Долго в эту ночь я не мог заснуть. Все думал — что я буду писать. Надо что-нибудь грустное — деревню, ночь. Деревня спит, один огонек в избе. Это там, где я жил с отцом и матерью. Светит месяц и воет собака. Эта собака моя осталась там, и Ленька и Былычов кормят ли ее — я не знаю. Как она меня любит! Когда приеду — ждет. Как рада она, когда приеду! А я ее ударил еще за утку — зачем не принесла. Хорошая собака. Зачем я ее ударил? Там, может быть, она голодная и бьют ее… А Саврасов какой печальный — глаза добрые, он все поймет. Мама, должно быть, думает — зачем я архитектором не хочу быть. Ну, хорошо, я архитектором кончу курс. Но все же мне живопись больше нравится. Архитектура — это совсем не трудно.

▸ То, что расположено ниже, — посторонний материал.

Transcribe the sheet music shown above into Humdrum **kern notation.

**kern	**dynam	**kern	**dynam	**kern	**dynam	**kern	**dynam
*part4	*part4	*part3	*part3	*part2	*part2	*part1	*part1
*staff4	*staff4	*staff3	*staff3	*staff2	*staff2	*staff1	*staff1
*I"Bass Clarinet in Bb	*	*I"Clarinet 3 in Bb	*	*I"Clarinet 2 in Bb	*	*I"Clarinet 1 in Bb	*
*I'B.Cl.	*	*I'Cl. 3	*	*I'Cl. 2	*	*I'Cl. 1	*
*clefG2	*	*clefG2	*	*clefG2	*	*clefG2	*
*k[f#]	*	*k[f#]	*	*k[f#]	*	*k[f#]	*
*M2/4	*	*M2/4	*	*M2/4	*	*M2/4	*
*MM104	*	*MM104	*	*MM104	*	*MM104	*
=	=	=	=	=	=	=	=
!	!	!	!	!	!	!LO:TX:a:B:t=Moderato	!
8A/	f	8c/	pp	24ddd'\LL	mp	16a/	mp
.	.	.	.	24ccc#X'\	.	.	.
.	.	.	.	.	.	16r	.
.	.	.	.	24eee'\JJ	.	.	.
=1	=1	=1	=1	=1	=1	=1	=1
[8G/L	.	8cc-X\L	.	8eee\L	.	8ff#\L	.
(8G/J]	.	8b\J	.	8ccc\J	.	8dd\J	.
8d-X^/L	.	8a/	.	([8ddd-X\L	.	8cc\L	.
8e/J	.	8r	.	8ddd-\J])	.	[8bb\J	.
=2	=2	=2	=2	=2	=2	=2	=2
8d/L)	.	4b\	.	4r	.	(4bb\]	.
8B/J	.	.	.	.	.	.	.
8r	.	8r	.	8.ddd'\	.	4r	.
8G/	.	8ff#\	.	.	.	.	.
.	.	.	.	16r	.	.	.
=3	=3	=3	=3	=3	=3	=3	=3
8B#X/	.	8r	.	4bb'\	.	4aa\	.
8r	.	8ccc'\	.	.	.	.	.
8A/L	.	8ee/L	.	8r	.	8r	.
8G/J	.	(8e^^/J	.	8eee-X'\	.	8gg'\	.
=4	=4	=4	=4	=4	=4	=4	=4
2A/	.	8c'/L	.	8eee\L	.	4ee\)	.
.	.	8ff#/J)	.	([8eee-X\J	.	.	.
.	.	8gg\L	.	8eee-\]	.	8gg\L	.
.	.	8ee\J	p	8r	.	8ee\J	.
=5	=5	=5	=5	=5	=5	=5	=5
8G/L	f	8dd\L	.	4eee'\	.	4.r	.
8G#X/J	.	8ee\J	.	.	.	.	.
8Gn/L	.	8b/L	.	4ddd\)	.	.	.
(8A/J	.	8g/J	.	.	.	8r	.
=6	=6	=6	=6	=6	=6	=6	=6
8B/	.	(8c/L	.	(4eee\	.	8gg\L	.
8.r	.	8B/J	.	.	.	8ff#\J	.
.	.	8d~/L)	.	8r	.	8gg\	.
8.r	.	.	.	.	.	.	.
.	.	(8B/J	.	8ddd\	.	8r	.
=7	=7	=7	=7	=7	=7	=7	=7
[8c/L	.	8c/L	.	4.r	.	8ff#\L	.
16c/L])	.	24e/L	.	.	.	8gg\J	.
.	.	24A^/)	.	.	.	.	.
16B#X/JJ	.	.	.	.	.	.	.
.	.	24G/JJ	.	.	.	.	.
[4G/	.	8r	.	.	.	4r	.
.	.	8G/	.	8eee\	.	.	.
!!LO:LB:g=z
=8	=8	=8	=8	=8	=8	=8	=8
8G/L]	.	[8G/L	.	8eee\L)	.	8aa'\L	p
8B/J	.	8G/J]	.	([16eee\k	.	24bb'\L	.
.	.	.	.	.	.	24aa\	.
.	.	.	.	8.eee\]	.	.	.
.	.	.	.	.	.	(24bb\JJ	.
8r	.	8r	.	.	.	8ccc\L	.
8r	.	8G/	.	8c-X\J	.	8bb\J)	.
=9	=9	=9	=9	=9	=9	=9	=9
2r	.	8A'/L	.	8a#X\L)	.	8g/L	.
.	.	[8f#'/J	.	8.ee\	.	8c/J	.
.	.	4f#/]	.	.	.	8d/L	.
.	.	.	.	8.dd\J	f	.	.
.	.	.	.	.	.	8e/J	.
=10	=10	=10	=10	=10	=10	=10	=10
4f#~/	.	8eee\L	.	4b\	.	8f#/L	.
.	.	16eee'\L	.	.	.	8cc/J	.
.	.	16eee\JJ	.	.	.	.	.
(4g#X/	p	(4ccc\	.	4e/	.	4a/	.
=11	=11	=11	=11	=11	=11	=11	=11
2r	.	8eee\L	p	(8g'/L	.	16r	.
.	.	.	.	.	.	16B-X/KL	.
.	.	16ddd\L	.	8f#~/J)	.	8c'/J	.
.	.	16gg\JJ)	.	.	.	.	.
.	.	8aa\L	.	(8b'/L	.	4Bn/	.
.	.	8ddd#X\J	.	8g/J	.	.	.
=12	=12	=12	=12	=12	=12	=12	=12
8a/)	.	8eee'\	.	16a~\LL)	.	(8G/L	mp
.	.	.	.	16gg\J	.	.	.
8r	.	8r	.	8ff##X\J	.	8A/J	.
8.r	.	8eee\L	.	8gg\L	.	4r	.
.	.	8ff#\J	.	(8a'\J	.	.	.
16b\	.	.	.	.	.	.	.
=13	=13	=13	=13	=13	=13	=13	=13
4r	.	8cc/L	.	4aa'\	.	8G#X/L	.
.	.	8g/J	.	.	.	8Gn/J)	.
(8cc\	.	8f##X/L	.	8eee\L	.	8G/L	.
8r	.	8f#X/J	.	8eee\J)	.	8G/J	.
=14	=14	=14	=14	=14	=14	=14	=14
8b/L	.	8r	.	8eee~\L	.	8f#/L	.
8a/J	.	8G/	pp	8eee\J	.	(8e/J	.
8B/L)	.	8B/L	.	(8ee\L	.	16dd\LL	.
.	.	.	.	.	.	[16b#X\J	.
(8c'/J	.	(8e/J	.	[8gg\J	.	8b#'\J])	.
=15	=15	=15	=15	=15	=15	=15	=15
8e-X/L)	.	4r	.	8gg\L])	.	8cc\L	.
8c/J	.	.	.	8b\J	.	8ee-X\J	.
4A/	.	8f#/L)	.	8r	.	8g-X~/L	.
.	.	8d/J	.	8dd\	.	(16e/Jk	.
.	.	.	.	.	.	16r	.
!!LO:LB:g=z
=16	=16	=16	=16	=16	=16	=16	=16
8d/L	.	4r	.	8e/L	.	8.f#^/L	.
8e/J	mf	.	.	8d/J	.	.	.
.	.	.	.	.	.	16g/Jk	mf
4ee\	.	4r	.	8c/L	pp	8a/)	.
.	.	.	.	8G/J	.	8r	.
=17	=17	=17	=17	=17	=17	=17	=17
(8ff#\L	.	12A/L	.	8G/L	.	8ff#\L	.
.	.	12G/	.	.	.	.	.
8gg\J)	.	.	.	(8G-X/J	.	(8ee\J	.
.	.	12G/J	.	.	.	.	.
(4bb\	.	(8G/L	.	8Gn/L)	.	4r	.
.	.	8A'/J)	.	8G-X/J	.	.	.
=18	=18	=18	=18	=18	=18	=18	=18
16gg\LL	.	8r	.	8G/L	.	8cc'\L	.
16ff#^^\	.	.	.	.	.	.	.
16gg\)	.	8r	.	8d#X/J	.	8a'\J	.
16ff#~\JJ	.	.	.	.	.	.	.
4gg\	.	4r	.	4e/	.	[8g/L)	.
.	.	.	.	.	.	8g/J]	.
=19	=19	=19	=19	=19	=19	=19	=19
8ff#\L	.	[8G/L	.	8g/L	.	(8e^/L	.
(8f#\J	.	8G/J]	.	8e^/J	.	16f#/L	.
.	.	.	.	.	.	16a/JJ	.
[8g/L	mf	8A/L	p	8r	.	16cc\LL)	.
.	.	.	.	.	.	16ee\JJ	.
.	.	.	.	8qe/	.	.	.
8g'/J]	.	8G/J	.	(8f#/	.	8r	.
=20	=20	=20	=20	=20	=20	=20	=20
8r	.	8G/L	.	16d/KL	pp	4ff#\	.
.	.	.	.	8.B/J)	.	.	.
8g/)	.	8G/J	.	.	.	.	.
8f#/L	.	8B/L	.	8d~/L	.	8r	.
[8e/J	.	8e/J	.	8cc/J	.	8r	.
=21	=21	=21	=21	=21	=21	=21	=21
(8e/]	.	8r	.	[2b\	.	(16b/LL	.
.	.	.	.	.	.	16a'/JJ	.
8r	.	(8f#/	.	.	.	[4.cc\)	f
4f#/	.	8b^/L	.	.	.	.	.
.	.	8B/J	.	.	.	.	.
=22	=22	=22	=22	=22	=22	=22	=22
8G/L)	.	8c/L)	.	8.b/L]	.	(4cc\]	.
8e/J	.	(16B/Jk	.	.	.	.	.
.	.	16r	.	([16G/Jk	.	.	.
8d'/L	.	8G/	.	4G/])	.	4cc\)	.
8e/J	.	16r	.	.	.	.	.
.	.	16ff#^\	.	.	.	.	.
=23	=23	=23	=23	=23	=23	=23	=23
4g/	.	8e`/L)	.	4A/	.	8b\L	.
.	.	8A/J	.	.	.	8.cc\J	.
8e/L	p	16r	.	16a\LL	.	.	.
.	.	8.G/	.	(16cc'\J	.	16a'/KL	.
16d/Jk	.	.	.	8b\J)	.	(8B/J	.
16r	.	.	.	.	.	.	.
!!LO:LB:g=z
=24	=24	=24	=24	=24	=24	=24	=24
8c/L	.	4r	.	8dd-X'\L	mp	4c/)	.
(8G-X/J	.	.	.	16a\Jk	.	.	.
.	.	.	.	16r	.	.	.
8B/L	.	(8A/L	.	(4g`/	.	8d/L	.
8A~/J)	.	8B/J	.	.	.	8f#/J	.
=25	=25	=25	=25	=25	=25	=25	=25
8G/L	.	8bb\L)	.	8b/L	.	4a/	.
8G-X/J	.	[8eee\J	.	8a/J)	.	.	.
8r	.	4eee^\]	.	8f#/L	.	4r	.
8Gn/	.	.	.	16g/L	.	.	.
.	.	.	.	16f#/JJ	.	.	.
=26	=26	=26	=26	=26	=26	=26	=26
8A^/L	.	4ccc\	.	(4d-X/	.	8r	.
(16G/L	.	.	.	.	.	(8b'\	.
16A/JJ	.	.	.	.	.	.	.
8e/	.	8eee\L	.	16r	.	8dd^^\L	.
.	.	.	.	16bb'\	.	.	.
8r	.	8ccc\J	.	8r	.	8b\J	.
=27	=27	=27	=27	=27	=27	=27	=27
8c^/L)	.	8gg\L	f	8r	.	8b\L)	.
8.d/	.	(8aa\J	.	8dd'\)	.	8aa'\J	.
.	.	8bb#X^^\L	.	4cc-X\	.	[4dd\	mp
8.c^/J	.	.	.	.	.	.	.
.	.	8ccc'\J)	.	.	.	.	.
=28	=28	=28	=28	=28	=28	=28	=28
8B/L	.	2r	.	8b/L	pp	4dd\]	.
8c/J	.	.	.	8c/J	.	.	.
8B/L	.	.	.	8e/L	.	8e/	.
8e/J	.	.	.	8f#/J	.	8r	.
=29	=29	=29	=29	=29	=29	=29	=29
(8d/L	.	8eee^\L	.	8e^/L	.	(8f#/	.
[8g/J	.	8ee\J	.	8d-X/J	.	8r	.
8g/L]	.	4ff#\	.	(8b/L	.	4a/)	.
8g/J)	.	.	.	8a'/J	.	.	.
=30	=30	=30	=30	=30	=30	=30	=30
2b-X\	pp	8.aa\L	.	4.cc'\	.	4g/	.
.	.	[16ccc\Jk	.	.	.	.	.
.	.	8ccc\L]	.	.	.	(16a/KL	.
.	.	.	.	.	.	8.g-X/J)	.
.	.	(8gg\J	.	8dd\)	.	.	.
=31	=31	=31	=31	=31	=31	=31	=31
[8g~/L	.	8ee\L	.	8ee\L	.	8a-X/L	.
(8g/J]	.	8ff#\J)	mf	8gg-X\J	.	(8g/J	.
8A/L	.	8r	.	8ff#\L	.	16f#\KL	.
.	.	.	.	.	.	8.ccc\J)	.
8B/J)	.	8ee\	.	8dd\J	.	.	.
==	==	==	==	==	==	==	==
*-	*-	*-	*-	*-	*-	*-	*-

Ночь я провел в тревоге, пошел утром в Училище увидать профессора Алексея Кондратьевича Саврасова. Свернув в трубочку этюды, которые писал летом из окна моей комнаты в Москве — сараи, забор, ветви деревьев, — пошел по Мясницкой в Училище. Пройдя верхний этаж большого здания, где были мастерские, остановился у двери. Написано — «Мастерская профессора Саврасова». Несмотря на ранний час, за дверью бренчала гитара и было слышно, кто-то пел. Я постучался. Гитара умолкла, и оттуда крикнули: «Иди!»
Я вошел и увидел освещенную комнату с большими окнами, у которых стояли картины на мольбертах, а слева, в углу, высоко наставлены березовые дрова. Около них сидел на полу С. И. Светославский — художник, ученик Саврасова. В руках у него была гитара. Против на полу лежал юноша с большими кудрями — И. Левитан. Поодаль на железной печке сторож мастерской, солдат Плаксин, кипятил в железном чайнике чай.
Светославского и Левитана я видел раньше у брата моего — Сергея. Это были его приятели.